Mangiano la borragine e si mette male: coniugi in pericolo

A raccogliere la pianta di borragine era stato il marito, scambiandola per mandragola. Adesso i due coniugi di Castelvetrano rischiano grosso dopo aver ingerito le foglie: le loro condizioni

Una mano tocca la pianta di Borragine
Una pianta di Borragine (GettyImages)

Ennesimo caso di avvelenamento da mandragola in Sicilia. Questa volta è toccato a due coniugi di Castelvetrano, di 69 e 67 anni. A raccogliere la pianta in campagna era stato il marito, che scambiandola per borragine, l’aveva portata a casa e poi consumata insieme alla moglie. Un errore, quello dello scambio tra le due piante, che fortunatamente non si è rivelato fatale, grazie alla prontezza dei medici dell’ospedale Vittorio Emanuele di Castelvetrano.

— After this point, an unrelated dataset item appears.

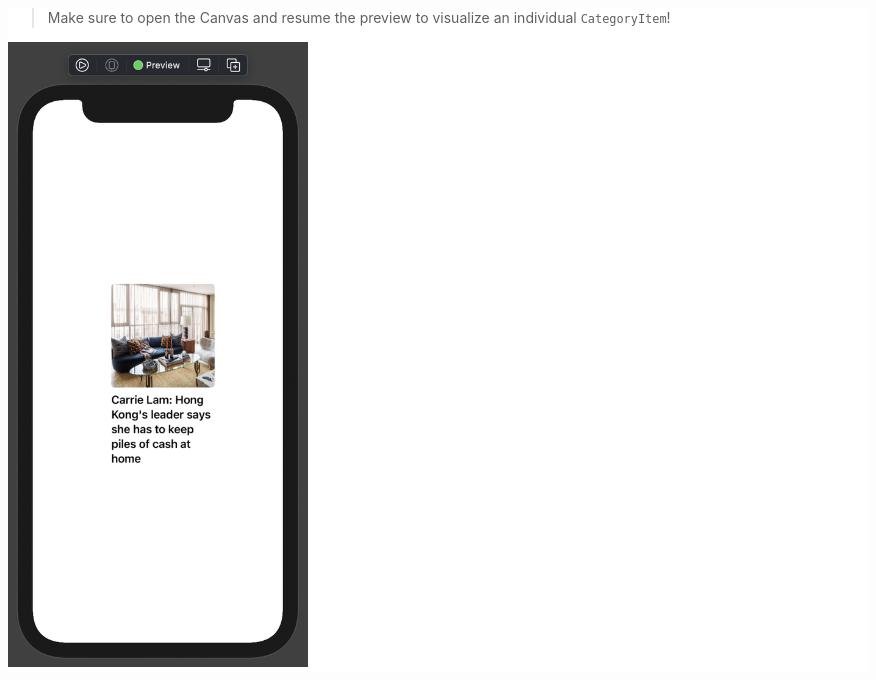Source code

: > Make sure to open the Canvas and resume the preview to visualize an individual `CategoryItem`!

<img src="./StepByStepResources/category_item.png" width="300"/>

Dopo aver accusato i primi sintomi da avvelenamento – vertigini, confusione mentale, diarrea – i due si sono recati all’ospedale in stato di allucinazione. I sanitari hanno intubato la coppia e trasferita in rianimazione. L’uomo è al momento ricoverato al Vittorio Emanuele, mentre la donna si trova al Trapani al Sant’Antonio Abate. Entrambi sarebbero fuori pericolo dopo le cure ricevuto.

Scambiano mandragola per borragine: ennesimo caso di avvelenamento

Auto carabinieri in primo piano
Un’auto dei carabinieri (Pixabay)

Nel 2020 diversi casi di avvelenamento da mandragola in Sicilia. Lo scorso novembre infatti un’altra coppia, questa volta di Terrasini, era rimasta intossicata per colpa della medesima svista. Anche in quel caso la pianta era stata raccolta in campagna, non acquistata. Fu l’intervento miracoloso di un Farmacista a salvare la coppia, che intuendo i sintomi si accorse dell’avvelenamento. Altro caso, sempre in Sicilia e sempre nel 2020, a Palermo nel mese di gennaio.

Anche quella volta l’errore fu lo scambio di mandragola per borragine, e a patire i traumi dell’avvelenamento erano state due donne di 72 e 56 anni, madre e figlia. Le donne avevano comprato la pianta da un venditore ambulante, anche il quell’occasione fortunatamente, entrambe le vittime dell’avvelenamento riuscirono a ricevere le cure in tempo e a salvarsi.